Supplice chinois, supplice à la cage

Supplice chinois, supplice à la cage

Cette photographie, sans doute la plus violente du fonds Colbert, répond à cette idée répandue en particulier au début du XXe siècle selon laquelle les supplices seraient l’un des éléments culturels les plus inventifs, et de fait, attrayants de la chine. Celui représenté ici questionne nécessairement l’authenticité de la scène, le supplicié est-il véritablement un condamné à mort ou bien la scène est-elle jouée pour la photographie ? Il conviendra de remarquer que l’image représentée sur cette plaque photographique est tronquée, bien plus étroite que les autres. Ce cadrage resserré vise à concentrer le regard sur l’épisode de torture plutôt que sur ses potentiels observateurs.

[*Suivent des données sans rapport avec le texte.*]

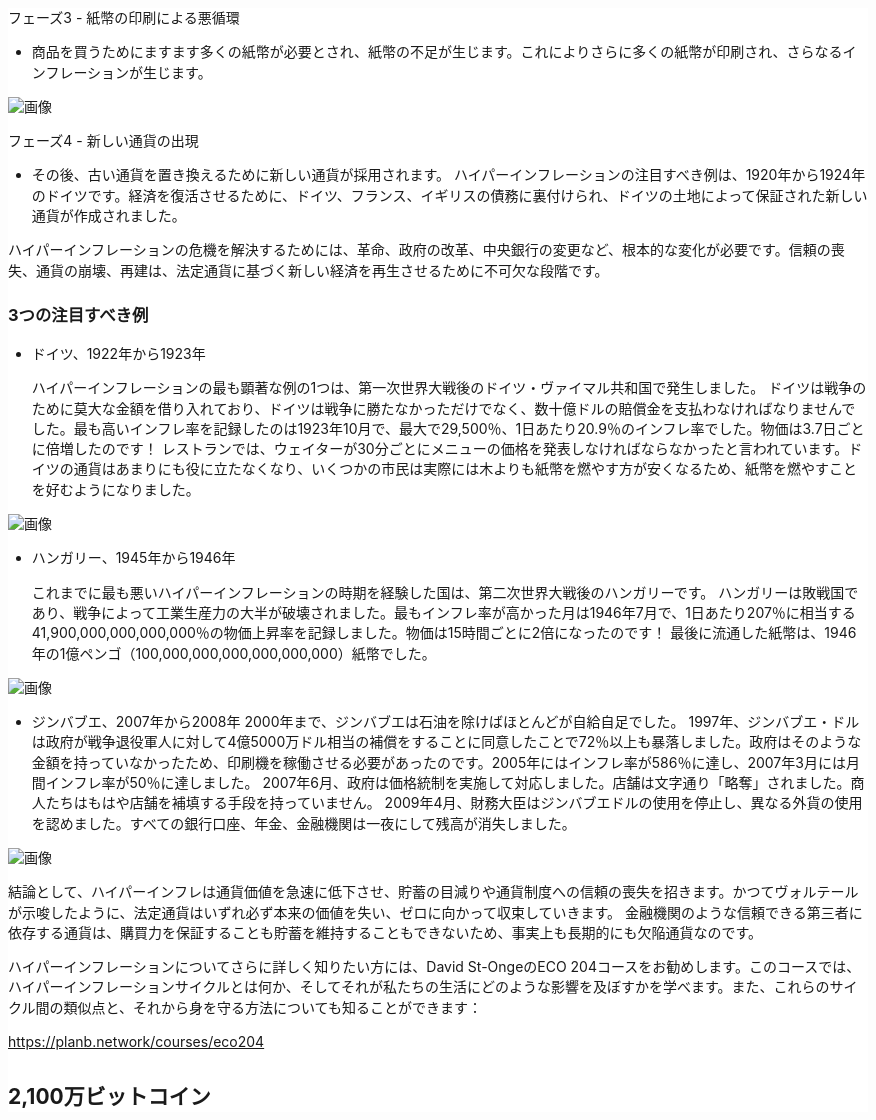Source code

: フェーズ3 - 紙幣の印刷による悪循環

- 商品を買うためにますます多くの紙幣が必要とされ、紙幣の不足が生じます。これによりさらに多くの紙幣が印刷され、さらなるインフレーションが生じます。

![画像](assets\Concept\chapitre3\4.webp)

フェーズ4 - 新しい通貨の出現

- その後、古い通貨を置き換えるために新しい通貨が採用されます。 ハイパーインフレーションの注目すべき例は、1920年から1924年のドイツです。経済を復活させるために、ドイツ、フランス、イギリスの債務に裏付けられ、ドイツの土地によって保証された新しい通貨が作成されました。

ハイパーインフレーションの危機を解決するためには、革命、政府の改革、中央銀行の変更など、根本的な変化が必要です。信頼の喪失、通貨の崩壊、再建は、法定通貨に基づく新しい経済を再生させるために不可欠な段階です。

### 3つの注目すべき例

- ドイツ、1922年から1923年

  ハイパーインフレーションの最も顕著な例の1つは、第一次世界大戦後のドイツ・ヴァイマル共和国で発生しました。
  ドイツは戦争のために莫大な金額を借り入れており、ドイツは戦争に勝たなかっただけでなく、数十億ドルの賠償金を支払わなければなりませんでした。最も高いインフレ率を記録したのは1923年10月で、最大で29,500％、1日あたり20.9％のインフレ率でした。物価は3.7日ごとに倍増したのです！
  レストランでは、ウェイターが30分ごとにメニューの価格を発表しなければならなかったと言われています。ドイツの通貨はあまりにも役に立たなくなり、いくつかの市民は実際には木よりも紙幣を燃やす方が安くなるため、紙幣を燃やすことを好むようになりました。

![画像](assets\Concept\chapitre3\5.webp)

- ハンガリー、1945年から1946年

  これまでに最も悪いハイパーインフレーションの時期を経験した国は、第二次世界大戦後のハンガリーです。
  ハンガリーは敗戦国であり、戦争によって工業生産力の大半が破壊されました。最もインフレ率が高かった月は1946年7月で、1日あたり207％に相当する41,900,000,000,000,000％の物価上昇率を記録しました。物価は15時間ごとに2倍になったのです！
  最後に流通した紙幣は、1946年の1億ペンゴ（100,000,000,000,000,000,000）紙幣でした。

![画像](assets\Concept\chapitre3\6.webp)

- ジンバブエ、2007年から2008年
  2000年まで、ジンバブエは石油を除けばほとんどが自給自足でした。
  1997年、ジンバブエ・ドルは政府が戦争退役軍人に対して4億5000万ドル相当の補償をすることに同意したことで72％以上も暴落しました。政府はそのような金額を持っていなかったため、印刷機を稼働させる必要があったのです。2005年にはインフレ率が586％に達し、2007年3月には月間インフレ率が50％に達しました。
  2007年6月、政府は価格統制を実施して対応しました。店舗は文字通り「略奪」されました。商人たちはもはや店舗を補填する手段を持っていません。
  2009年4月、財務大臣はジンバブエドルの使用を停止し、異なる外貨の使用を認めました。すべての銀行口座、年金、金融機関は一夜にして残高が消失しました。

![画像](assets\Concept\chapitre3\7.webp)

結論として、ハイパーインフレは通貨価値を急速に低下させ、貯蓄の目減りや通貨制度への信頼の喪失を招きます。かつてヴォルテールが示唆したように、法定通貨はいずれ必ず本来の価値を失い、ゼロに向かって収束していきます。
金融機関のような信頼できる第三者に依存する通貨は、購買力を保証することも貯蓄を維持することもできないため、事実上も長期的にも欠陥通貨なのです。

ハイパーインフレーションについてさらに詳しく知りたい方には、David St-OngeのECO 204コースをお勧めします。このコースでは、ハイパーインフレーションサイクルとは何か、そしてそれが私たちの生活にどのような影響を及ぼすかを学べます。また、これらのサイクル間の類似点と、それから身を守る方法についても知ることができます：

https://planb.network/courses/eco204

## 2,100万ビットコイン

Le supplice en question est celui dit de la cage. Le condamné subit ici une mort lente : enfermé dans une cage en bois, il est contraint de se tenir debout, sa tête étant maintenant dans une cangue. Ses pieds doivent reposer sur un tas de pierre, que le bourreau retire peu à peu, et que la famille du condamné peut replacer contre une somme d’argent. Contraint de se tenir sur la pointe des pieds, les vertèbres cervicales se brisent jusqu’à la mort de l’individu.